*What the task requires*: Beginning at the line containing "## Источник маршрута" in the material below and ending at the line containing "протоколов динамической маршрутизации.", return each line exactly and add nothing.

*Data in this exercise*:

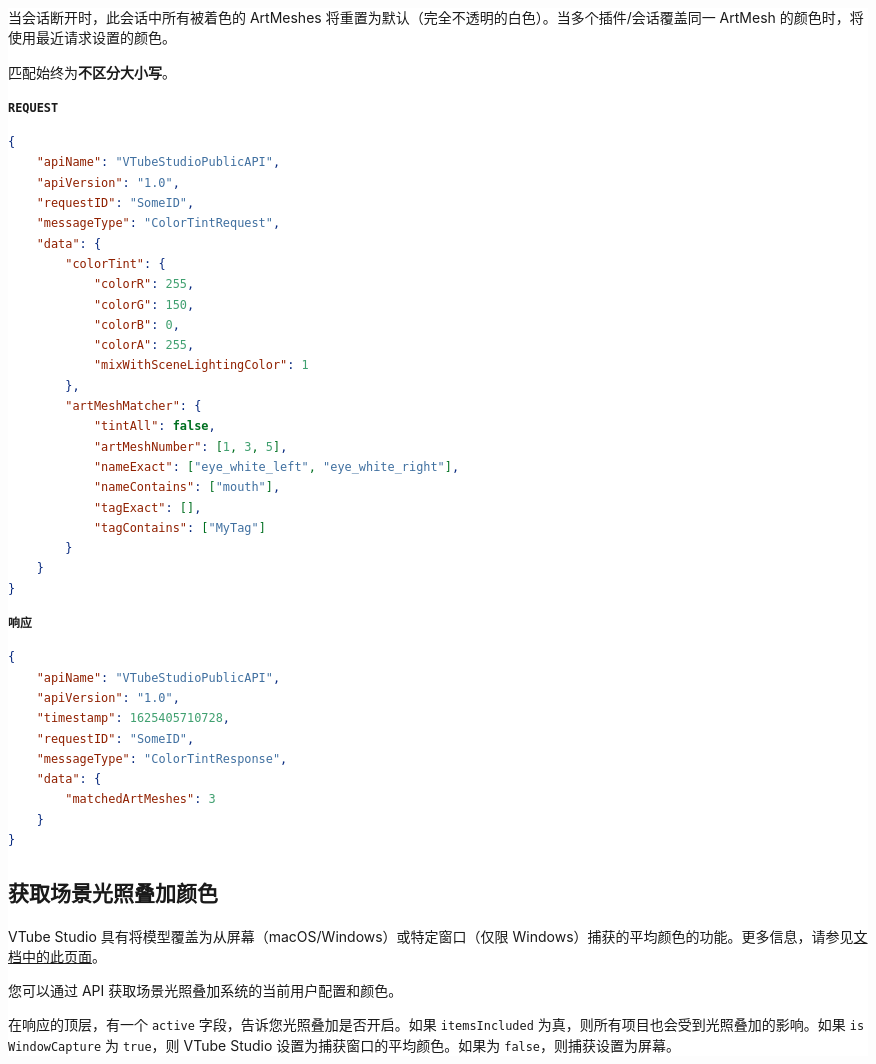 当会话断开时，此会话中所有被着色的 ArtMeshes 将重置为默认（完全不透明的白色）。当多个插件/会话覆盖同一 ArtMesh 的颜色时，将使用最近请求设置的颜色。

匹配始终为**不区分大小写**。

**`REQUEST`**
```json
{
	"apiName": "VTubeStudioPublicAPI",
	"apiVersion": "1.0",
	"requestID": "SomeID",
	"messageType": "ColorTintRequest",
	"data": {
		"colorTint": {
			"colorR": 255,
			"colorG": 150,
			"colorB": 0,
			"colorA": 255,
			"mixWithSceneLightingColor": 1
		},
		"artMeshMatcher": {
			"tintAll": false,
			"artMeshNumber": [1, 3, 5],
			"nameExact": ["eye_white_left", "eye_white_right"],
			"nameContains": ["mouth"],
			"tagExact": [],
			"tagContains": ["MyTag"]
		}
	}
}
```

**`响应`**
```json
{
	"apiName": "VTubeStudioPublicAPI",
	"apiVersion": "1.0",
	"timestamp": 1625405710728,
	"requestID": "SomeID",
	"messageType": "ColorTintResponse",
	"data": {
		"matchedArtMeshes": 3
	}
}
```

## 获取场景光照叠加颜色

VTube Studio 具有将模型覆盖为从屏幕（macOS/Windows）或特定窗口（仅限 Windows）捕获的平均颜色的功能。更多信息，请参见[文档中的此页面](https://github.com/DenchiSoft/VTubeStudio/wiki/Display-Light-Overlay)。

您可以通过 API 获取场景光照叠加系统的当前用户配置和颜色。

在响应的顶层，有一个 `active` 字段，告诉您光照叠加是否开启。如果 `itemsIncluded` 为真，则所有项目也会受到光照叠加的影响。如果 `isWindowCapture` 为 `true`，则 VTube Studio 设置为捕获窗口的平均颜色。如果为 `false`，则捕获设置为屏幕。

---

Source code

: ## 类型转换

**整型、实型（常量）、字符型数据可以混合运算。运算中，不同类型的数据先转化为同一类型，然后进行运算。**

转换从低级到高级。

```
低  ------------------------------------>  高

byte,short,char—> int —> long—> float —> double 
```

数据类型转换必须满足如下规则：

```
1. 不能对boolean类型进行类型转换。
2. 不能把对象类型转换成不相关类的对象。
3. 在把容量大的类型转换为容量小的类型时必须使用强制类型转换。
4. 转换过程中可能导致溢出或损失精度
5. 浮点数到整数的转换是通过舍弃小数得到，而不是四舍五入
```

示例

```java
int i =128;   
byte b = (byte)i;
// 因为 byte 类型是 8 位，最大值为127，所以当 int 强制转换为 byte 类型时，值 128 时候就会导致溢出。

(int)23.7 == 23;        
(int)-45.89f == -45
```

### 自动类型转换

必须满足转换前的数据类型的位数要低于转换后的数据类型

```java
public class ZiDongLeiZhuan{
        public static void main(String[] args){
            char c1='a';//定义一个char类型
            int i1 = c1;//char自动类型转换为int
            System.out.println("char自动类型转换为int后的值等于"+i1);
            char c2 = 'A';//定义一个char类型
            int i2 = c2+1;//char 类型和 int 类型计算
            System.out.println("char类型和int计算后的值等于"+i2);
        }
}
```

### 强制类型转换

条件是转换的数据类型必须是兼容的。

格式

* * *

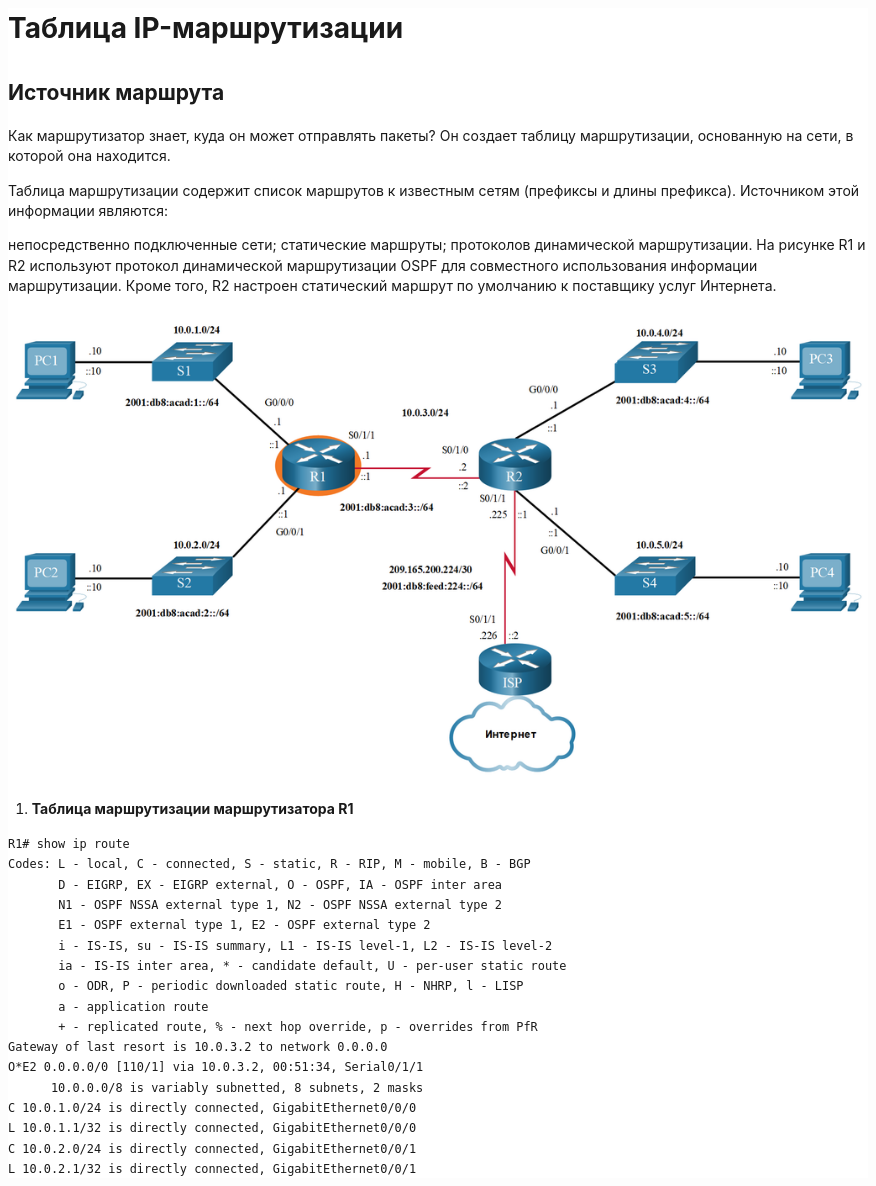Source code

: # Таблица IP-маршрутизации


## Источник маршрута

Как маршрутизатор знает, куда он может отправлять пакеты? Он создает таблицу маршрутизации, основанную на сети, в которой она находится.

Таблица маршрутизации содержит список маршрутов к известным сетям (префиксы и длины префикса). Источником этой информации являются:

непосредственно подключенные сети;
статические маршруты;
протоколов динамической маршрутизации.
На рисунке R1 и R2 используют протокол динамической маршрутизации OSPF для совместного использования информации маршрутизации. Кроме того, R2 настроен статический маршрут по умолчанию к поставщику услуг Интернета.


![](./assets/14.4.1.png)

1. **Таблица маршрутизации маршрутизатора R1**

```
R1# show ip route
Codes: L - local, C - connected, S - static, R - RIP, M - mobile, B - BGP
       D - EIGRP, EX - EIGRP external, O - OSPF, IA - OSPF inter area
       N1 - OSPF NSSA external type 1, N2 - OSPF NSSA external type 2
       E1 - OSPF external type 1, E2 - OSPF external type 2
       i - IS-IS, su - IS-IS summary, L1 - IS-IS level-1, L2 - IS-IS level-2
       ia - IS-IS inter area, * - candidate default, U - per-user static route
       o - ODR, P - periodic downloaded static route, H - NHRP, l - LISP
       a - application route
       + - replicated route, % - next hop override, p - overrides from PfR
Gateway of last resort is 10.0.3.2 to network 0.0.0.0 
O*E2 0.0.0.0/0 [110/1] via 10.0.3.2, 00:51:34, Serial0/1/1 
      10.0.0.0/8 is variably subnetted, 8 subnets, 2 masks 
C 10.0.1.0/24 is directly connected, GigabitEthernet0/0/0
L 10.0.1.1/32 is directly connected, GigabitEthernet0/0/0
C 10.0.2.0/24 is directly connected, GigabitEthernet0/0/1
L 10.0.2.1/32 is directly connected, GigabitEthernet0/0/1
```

*Exercise response*:
## Источник маршрута

Как маршрутизатор знает, куда он может отправлять пакеты? Он создает таблицу маршрутизации, основанную на сети, в которой она находится.

Таблица маршрутизации содержит список маршрутов к известным сетям (префиксы и длины префикса). Источником этой информации являются:

непосредственно подключенные сети;
статические маршруты;
протоколов динамической маршрутизации.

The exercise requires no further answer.